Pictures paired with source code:
---+---

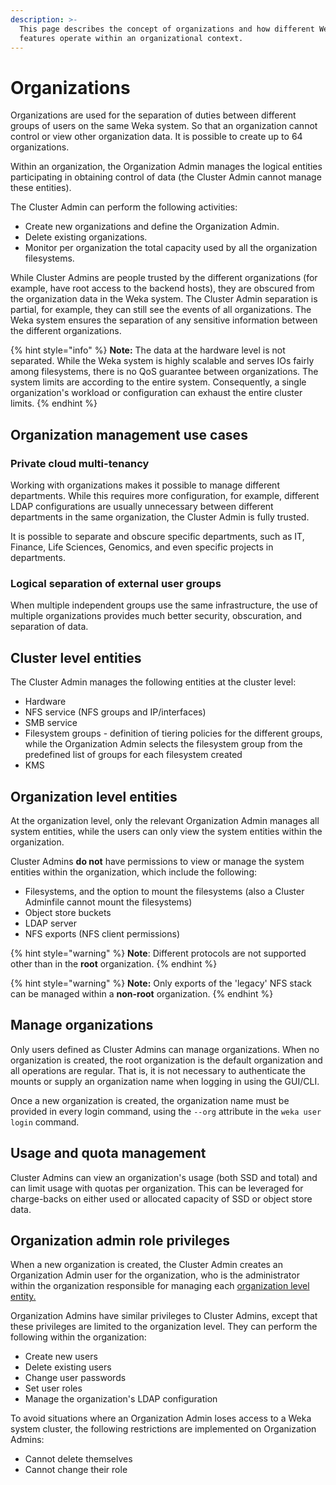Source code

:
 ```yaml
---
description: >-
  This page describes the concept of organizations and how different Weka system
  features operate within an organizational context.
---
```


# Organizations

Organizations are used for the separation of duties between different groups of users on the same Weka system. So that an organization cannot control or view other organization data. It is possible to create up to 64 organizations.

Within an organization, the Organization Admin manages the logical entities participating in obtaining control of data (the Cluster Admin cannot manage these entities).

The Cluster Admin can perform the following activities:

* Create new organizations and define the Organization Admin.
* Delete existing organizations.
* Monitor per organization the total capacity used by all the organization filesystems.

‌While Cluster Admins are people trusted by the different organizations (for example, have root access to the backend hosts), they are obscured from the organization data in the Weka system. The Cluster Admin separation is partial, for example, they can still see the events of all organizations. The Weka system ensures the separation of any sensitive information between the different organizations.

{% hint style="info" %}
**Note:** The data at the hardware level is not separated. While the Weka system is highly scalable and serves IOs fairly among filesystems, there is no QoS guarantee between organizations. The system limits are according to the entire system. Consequently, a single organization's workload or configuration can exhaust the entire cluster limits.
{% endhint %}

## Organization management use cases&#x20;

### Private cloud multi-tenancy

Working with organizations makes it possible to manage different departments. While this requires more configuration, for example, different LDAP configurations are usually unnecessary between different departments in the same organization, the Cluster Admin is fully trusted.

It is possible to separate and obscure specific departments, such as IT, Finance, Life Sciences, Genomics, and even specific projects in departments.

### Logical separation of external user groups

When multiple independent groups use the same infrastructure, the use of multiple organizations provides much better security, obscuration, and separation of data.

## Cluster level entities

The Cluster Admin manages the following entities at the cluster level:

* Hardware
* NFS service (NFS groups and IP/interfaces)
* SMB service
* Filesystem groups - definition of tiering policies for the different groups, while the Organization Admin selects the filesystem group from the predefined list of groups for each filesystem created
* KMS

## Organization level entities

At the organization level, only the relevant Organization Admin manages all system entities, while the users can only view the system entities within the organization.

Cluster Admins **do not** have permissions to view or manage the system entities within the organization, which include the following:

* Filesystems, and the option to mount the filesystems (also a Cluster Adminfile cannot  mount  the filesystems)
* Object store buckets
* LDAP server
* NFS exports (NFS client permissions)

{% hint style="warning" %}
**Note**: Different protocols are not supported other than in the **root** organization.
{% endhint %}

{% hint style="warning" %}
**Note:** Only exports of the 'legacy' NFS stack can be managed within a **non-root** organization.
{% endhint %}

## Manage organizations

Only users defined as Cluster Admins can manage organizations. When no organization is created, the root organization is the default organization and all operations are regular. That is, it is not necessary to authenticate the mounts or supply an organization name when logging in using the GUI/CLI.

Once a new organization is created, the organization name must be provided in every login command, using the `--org` attribute in the `weka user login` command.

## Usage and quota management

Cluster Admins can view an organization's usage (both SSD and total) and can limit usage with quotas per organization. This can be leveraged for charge-backs on either used or allocated capacity of SSD or object store data.

## Organization admin role privileges

When a new organization is created, the Cluster Admin creates an Organization Admin user for the organization, who is the administrator within the organization responsible for managing each [organization level entity.](./#organization-level-entities)

Organization Admins have similar privileges to Cluster Admins, except that these privileges are limited to the organization level. They can perform the following within the organization:

* Create new users
* Delete existing users
* Change user passwords
* Set user roles
* Manage the organization's LDAP configuration

To avoid situations where an Organization Admin loses access to a Weka system cluster, the following restrictions are implemented on Organization Admins:

* Cannot delete themselves
* Cannot change their role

---+---

*EXERCISE DIRECTIONS:* Look through the data above for the string "perform" and copy every line where it appears.

*RESULT OF THE TASK:*
The Cluster Admin can perform the following activities:
Organization Admins have similar privileges to Cluster Admins, except that these privileges are limited to the organization level. They can perform the following within the organization:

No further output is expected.